Человек и природа должны жить в согласии и беречь его. В Нью-Йорке нет ни того, ни другого, верней, они предельно искусственны.
* * *
Для меня жизнь в Америке (всей Америке) — изнанка европейской. Что-то промежуточное между жизнью и смертью — по крайней мере, моей жизнью и моей смертью.
Но европейская смерть сегодня не та, что была еще вчера, в моей Европе. И моя смерть уже не та. Европа может обернуться для меня смертью, Америка станет моим бесконечным небытием.
Европа дала мне мою испанскую почву с ее душой и плотью, мое солнце и мой язык — и взамен отняла у меня свободу. Америка дает мне свободу взамен души моего языка и моей земли. Здесь, в Америке, такой красивой, я — вольное тело, неприкаянный дух, ходячая самоутрата.
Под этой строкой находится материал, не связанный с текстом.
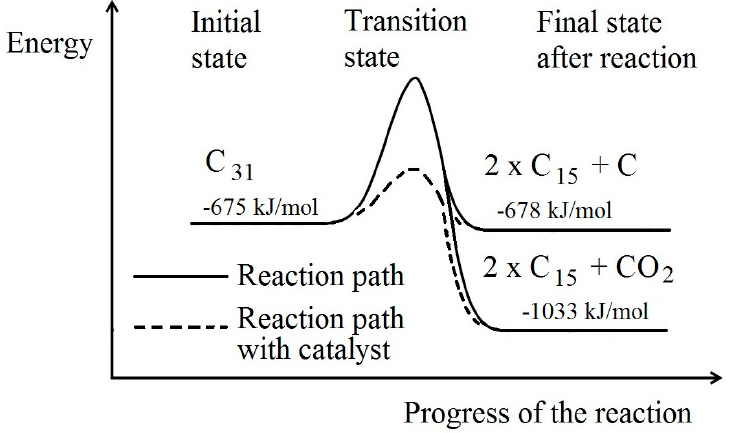
Figure 5. Schematic diagram illustrating the possible breakdown of C 31 to C 15 without oxidation and (lower line) with oxidation.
Безысходно пространство, и нет места вырванному с корнем испанскому тополю?
* * *
Красив воскресный Нью-Йорк! У здешней недели должны быть шесть воскресений и один понедельник. Тогда жизнь наладится.
* * *
Глубокой ночью в сизом небе мерцают бессонные отсветы и зыблется глубокая тьма над влажным поблескиванием листвы. Какая роскошь! Для меня, без малейшей связи ни с чем и ни с кем, это мой приют.
Для чужака, где бы он ни был, природа — королева, если не мать, — это неистощимое богатство, заговоренный клад. Безымянная природа, сама по себе, сама в себе.
* * *
Внезапно, в лабиринте оглушительных, умеренных и вовсе глухих шумов, я слышу входной звонок нашего мадридского дома. Письмо, гостья? В непосильном гулком водовороте этой мертвенной жизни воспоминание звучит далеким, еле слышным эхом. В неустанном гудении лифтов, хлопании дверей, перестуке молотков, перебранке клаксонов я слышу бесшумную дверь, вечернюю тишину, отзвук мадридского заката.
Запасник моих последних крох, почти реликвий и, наверно, смерти.
* * *
Грандиозность искусственного мешает величию природного.
Грандиозность искусственного — лишь совокупность искусственных мелочей. Природное величие в ладу с мелочами, но не сводится к их сумме.
Нельзя размениваться на необязательные мелочи. Необходимо крупное, насущное, бесспорное; прогресс не в том, чтобы множить «вещи».
В конце концов товар на прилавках — это слова в словаре. Не обилие вещей и вещичек красит жизнь, а только то, в чем мы действительно нуждаемся и что нуждается в нас.
И какая удача для вещи и для слова найти хозяина, как нужны они друг другу!
* * *
Чтобы встроиться в механизм современного Нью-Йорка, выжить в недрах этой машины, нужно много денег — многократно переваренной пищи, питающей машину. И серый, обесцвеченный человек начинает изобретать массу ненужного, потому что живет внутри монументальной ненужности.
Зубная щетка, например, вещь необходимая и достаточная, полоскание для зубов — тоже вещь неплохая. Но серый человек, чистя и полоща зубы согласно медицинским указаниям, вскоре считает себя обязанным блюсти чистоту и порядок, предписанные его зубам, и вынужден неукоснительно обслуживать эти зубы как механическую отдельность, деталь своего малого механизма, встроенного в огромный. И зубы становятся капиталом. А жертва изобретательности превращается в ее деспота, и вот появляется щетка для полоскательницы. На том не кончается, и щетку для полоскательницы подкрепляет полоскательница для щетки. Но и этого мало, и в конце концов на траектории прогресса рикошетом возникает зуб куда надежней и удобней настоящего и упраздняет беднягу, живого, здорового и такого чистого до, после и при участии щетки для зубов, и полоскания для зубов, и щетки для полоскания, и полоскания для щетки.